Copy out exactly the stretch of the listing below that begins at the line containing "06 12 34 56 78" and ends at the line containing "variety of projects from", and copy nothing outside it.

- INFORMATION PROVIDED
┌──

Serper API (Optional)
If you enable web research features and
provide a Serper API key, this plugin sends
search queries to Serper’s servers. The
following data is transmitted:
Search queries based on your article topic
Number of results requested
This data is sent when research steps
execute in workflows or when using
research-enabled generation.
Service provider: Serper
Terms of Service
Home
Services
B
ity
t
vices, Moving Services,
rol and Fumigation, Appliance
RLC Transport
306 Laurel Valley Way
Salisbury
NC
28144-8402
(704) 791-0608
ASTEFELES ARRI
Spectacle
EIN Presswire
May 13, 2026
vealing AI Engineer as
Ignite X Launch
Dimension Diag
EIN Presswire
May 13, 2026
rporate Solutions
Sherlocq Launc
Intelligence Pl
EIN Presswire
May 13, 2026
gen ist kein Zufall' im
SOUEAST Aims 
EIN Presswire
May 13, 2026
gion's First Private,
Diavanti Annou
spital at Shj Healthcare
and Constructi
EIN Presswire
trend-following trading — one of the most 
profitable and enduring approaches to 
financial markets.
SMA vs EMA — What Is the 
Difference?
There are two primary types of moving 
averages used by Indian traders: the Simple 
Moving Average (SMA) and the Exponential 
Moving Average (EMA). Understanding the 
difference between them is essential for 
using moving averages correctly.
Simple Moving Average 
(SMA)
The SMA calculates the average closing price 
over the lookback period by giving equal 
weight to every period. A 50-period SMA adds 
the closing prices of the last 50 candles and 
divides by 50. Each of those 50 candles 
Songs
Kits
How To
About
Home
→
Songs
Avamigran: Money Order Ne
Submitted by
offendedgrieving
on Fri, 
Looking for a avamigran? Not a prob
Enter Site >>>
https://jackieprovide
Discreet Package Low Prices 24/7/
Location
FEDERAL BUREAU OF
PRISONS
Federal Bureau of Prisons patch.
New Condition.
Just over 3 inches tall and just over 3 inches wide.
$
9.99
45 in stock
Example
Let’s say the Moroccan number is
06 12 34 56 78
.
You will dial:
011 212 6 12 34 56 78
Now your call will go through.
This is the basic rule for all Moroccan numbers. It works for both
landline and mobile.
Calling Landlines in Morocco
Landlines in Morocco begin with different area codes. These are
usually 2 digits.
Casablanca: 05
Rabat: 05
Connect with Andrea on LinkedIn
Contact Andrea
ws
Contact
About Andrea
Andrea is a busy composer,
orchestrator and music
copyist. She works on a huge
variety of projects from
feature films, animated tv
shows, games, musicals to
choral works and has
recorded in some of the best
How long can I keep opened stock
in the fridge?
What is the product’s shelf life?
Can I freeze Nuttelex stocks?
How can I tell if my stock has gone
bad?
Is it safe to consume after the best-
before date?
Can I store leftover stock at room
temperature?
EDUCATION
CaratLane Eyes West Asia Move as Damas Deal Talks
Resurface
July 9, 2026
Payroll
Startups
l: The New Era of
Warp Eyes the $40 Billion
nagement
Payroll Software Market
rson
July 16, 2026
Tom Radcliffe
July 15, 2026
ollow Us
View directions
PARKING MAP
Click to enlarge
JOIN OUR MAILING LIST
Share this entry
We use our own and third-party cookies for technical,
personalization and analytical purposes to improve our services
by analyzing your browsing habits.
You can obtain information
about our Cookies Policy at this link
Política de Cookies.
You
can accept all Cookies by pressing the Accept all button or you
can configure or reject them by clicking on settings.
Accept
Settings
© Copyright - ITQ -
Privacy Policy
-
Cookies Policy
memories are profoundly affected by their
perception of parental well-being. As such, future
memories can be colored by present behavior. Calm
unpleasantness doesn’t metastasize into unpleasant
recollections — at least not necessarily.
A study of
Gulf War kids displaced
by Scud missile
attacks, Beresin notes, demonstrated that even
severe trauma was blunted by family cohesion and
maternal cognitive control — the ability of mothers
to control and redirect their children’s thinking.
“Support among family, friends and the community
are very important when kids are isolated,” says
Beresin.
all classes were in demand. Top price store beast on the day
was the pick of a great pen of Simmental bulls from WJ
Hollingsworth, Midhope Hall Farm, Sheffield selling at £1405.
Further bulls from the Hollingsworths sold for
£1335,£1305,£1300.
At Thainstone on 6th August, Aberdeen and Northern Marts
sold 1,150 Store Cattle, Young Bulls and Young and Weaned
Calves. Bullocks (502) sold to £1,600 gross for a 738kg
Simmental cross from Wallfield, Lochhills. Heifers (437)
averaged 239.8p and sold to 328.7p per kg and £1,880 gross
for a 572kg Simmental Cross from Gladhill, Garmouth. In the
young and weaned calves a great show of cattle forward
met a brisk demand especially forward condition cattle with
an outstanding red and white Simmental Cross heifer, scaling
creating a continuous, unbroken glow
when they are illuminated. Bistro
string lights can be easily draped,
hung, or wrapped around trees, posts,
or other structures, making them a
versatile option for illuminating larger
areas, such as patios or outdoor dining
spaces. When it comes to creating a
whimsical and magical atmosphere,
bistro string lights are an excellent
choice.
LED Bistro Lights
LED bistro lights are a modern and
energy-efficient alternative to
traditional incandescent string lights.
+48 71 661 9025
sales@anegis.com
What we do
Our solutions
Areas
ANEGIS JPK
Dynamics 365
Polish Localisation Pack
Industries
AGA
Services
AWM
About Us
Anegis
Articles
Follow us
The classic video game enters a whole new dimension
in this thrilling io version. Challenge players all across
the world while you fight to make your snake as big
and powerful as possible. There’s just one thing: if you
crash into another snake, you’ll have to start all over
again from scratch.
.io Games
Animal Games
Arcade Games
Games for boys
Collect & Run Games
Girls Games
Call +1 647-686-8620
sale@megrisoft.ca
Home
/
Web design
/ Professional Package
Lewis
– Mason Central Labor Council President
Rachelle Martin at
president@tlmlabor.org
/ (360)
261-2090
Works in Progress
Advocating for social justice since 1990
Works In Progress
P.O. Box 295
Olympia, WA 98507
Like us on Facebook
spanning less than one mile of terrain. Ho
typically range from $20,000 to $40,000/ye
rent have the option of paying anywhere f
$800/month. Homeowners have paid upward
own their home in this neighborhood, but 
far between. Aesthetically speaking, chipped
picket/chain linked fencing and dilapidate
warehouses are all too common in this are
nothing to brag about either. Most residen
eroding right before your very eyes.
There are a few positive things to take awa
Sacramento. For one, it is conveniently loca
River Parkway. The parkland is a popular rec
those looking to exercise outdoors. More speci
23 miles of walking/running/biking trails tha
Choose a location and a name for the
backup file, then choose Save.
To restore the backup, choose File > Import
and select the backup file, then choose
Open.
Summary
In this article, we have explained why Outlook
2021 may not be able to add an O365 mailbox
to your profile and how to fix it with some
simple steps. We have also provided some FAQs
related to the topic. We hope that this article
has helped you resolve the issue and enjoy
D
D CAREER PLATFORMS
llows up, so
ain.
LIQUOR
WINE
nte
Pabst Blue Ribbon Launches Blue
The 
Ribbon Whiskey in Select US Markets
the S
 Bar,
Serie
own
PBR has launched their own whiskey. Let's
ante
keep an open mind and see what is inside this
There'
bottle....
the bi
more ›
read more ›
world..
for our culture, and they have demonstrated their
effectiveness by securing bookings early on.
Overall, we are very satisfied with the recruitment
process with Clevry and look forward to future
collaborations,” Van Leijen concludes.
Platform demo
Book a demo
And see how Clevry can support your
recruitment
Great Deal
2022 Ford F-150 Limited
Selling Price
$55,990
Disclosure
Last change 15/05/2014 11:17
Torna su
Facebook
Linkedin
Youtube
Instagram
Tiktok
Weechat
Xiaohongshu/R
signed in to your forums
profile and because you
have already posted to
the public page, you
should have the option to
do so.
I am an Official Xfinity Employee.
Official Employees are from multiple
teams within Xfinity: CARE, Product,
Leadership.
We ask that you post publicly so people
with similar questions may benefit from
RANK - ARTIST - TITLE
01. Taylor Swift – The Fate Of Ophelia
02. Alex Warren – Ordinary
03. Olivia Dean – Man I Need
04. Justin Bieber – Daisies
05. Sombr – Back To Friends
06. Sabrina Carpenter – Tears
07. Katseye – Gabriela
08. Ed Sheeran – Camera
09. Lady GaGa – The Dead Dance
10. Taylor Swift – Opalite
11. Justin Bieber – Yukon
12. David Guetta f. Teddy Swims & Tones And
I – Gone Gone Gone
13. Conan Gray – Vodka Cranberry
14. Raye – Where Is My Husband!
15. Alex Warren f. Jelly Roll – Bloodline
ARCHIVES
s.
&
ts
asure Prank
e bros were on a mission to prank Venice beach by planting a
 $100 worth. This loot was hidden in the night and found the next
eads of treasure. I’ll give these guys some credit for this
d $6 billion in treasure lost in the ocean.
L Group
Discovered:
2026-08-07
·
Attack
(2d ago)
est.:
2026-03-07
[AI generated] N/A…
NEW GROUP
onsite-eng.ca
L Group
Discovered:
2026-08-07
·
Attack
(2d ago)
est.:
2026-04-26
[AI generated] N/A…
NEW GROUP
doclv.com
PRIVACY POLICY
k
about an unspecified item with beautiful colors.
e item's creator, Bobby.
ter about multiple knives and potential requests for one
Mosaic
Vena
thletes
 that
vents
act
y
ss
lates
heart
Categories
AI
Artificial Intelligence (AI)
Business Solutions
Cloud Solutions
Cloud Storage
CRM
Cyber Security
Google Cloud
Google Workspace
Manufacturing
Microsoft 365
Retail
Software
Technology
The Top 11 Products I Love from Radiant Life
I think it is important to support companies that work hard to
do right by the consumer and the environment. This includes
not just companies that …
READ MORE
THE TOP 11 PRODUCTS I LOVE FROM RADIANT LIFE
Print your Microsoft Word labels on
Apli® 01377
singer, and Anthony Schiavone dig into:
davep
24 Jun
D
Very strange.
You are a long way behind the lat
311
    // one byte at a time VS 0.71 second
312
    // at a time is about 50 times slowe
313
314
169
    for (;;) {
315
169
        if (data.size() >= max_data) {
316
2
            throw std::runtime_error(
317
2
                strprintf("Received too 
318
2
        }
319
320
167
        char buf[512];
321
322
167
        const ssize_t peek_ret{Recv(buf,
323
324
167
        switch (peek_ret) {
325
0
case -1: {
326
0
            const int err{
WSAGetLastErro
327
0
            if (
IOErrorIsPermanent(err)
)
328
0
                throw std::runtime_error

└──

- COMPLETED TASK
06 12 34 56 78
.
You will dial:
011 212 6 12 34 56 78
Now your call will go through.
This is the basic rule for all Moroccan numbers. It works for both
landline and mobile.
Calling Landlines in Morocco
Landlines in Morocco begin with different area codes. These are
usually 2 digits.
Casablanca: 05
Rabat: 05
Connect with Andrea on LinkedIn
Contact Andrea
ws
Contact
About Andrea
Andrea is a busy composer,
orchestrator and music
copyist. She works on a huge
variety of projects from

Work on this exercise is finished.